Wenn ich Besuch von Freundinnen oder verwandten Frauen hatte, die das Frauenbad nicht kannten, die sicher nicht feministisch waren oder in irgendeiner Form ‚frauenbewegt‘, habe ich es von ihnen gehört.

Sie saßen dort und sagten:

„Du hast recht. Das ist hier anders.“

Sie sahen sich um mit Neugier im Blick und legten sich nach einer Weile entspannt zurück.

 

("Kein Säbelzahntiger weit und breit.")

 

Wachsamkeit genauso wie Koketterie

 

(means: Entweder du fliehst vor dem Säbelzahntiger oder du versuchst ihn auf deine Seite zu ziehen, damit er dich beschützt)

 

wich aus ihren Gesichtern und ihrer Haltung.

Eine Art Absenz des Bewertet Werdens ist dort spürbar.

Eine Nichtanforderung.

Ein Nicht- auf- irgend-eine-Art-sein-müssen/wollen. 

 

Und guess what:

Das Frauenbad hat einen männlichen Bademeister.

Er läuft unauffällig herum, gießt die Geranien und bremst manchmal die kleinen Raudis, die dort bis zum Alter von 5 Jahren mit ihren Mamis hinein dürfen.

Der Mann stört nicht, die Frauen haben Priorität, es ist ihr Raum.

 

Der Kiosk steht im Allgemeinen Teil des Bads, der durch eine Holztür abgetrennt ist.

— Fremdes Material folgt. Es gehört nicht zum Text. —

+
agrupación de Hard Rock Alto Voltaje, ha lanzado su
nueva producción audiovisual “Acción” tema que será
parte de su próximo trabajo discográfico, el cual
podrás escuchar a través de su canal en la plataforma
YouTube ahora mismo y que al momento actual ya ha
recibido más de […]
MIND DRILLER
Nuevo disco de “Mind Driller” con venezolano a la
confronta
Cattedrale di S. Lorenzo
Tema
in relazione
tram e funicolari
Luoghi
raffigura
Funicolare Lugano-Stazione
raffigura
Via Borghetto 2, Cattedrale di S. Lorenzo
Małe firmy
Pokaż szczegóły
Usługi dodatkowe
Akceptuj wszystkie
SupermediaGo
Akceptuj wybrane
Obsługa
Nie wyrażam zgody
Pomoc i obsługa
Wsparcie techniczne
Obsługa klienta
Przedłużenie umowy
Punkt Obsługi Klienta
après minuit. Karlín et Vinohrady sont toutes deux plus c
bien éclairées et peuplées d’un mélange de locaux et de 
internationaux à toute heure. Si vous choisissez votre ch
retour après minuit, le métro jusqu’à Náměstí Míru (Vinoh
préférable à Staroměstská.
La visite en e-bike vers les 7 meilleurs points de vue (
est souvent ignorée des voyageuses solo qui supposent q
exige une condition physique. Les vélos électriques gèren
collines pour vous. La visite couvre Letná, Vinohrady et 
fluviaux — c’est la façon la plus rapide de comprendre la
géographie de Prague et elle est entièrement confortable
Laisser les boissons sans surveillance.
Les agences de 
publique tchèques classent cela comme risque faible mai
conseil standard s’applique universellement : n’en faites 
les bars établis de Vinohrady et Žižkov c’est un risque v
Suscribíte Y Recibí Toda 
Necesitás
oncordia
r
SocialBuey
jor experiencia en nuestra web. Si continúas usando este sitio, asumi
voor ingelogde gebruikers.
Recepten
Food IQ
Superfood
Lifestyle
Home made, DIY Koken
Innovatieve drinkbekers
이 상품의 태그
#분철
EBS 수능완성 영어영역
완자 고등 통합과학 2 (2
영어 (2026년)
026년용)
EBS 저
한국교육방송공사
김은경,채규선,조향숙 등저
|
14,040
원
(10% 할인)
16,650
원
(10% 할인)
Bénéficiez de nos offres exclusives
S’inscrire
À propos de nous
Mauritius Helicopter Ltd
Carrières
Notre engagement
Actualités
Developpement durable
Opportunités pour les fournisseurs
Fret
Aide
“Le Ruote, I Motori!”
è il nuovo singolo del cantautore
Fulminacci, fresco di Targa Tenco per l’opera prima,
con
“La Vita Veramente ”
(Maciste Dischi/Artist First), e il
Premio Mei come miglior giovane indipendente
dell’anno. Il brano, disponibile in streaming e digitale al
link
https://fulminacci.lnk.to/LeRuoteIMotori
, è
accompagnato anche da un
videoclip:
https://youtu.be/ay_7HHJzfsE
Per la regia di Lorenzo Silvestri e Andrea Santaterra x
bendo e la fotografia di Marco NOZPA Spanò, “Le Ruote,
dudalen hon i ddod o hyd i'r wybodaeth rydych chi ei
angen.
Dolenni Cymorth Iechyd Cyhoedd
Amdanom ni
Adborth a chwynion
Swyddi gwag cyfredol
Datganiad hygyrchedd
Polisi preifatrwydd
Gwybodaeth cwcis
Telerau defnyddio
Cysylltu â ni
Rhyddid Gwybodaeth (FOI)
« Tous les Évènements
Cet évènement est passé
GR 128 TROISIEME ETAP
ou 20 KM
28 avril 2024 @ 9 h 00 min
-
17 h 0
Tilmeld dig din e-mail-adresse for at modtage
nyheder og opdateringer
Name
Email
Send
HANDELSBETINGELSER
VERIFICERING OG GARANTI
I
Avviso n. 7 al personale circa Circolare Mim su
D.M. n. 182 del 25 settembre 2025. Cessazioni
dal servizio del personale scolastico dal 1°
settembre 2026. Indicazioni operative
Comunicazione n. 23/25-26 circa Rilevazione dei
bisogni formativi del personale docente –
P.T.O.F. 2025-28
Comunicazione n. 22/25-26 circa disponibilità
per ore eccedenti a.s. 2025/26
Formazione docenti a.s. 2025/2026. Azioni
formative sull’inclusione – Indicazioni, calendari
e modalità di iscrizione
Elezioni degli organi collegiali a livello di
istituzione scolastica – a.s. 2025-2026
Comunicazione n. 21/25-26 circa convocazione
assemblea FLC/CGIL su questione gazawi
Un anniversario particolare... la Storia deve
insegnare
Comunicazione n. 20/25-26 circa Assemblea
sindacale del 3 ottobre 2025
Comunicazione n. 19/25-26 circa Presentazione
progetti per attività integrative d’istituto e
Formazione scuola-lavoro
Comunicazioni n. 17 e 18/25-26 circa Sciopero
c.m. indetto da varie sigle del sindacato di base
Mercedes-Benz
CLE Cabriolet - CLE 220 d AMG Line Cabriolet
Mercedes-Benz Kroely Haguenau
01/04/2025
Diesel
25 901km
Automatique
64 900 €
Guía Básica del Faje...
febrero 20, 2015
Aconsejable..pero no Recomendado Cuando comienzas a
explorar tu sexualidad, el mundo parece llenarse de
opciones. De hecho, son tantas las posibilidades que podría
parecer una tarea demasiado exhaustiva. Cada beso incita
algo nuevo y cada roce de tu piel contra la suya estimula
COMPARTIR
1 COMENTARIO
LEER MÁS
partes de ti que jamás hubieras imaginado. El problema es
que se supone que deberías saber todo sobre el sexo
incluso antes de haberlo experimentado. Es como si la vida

Frau steht auf, sucht in der Tasche nach Oberteil und Münzen.

Geht einen Latte holen oder Würstchen mit Kartoffelsalat oder ein Schokocroissant. Kommt wieder, lässt sich nieder, zwischen ihren Freundinnen oder alleine, nimmt ihr Buch auf oder schaut nach dem schlafenden Baby, auf das die Frau neben ihr einen Blick geworfen hat, solange sie sich was geholt hat.

Das Wasser am Babyplanschbecken plätschert.   

 

Und ab und zu, wenn die Holztür geöffnet wird,

sieht man ihn an einem Tisch des Kiosks sitzen,

 

den Mann, jung, alt, sehr alt, dick, dünn, mit Bauch, ohne, mit Haaren auf der Brust oder nicht, Operationsnarben und meist breitbeinig sitzend, der dort ein Bier trinkt und versucht, ab und an einen Blick zu erhaschen auf

 

die Frauen im Frauenbad.

 

Denn hier müssen Elefanten draußen bleiben.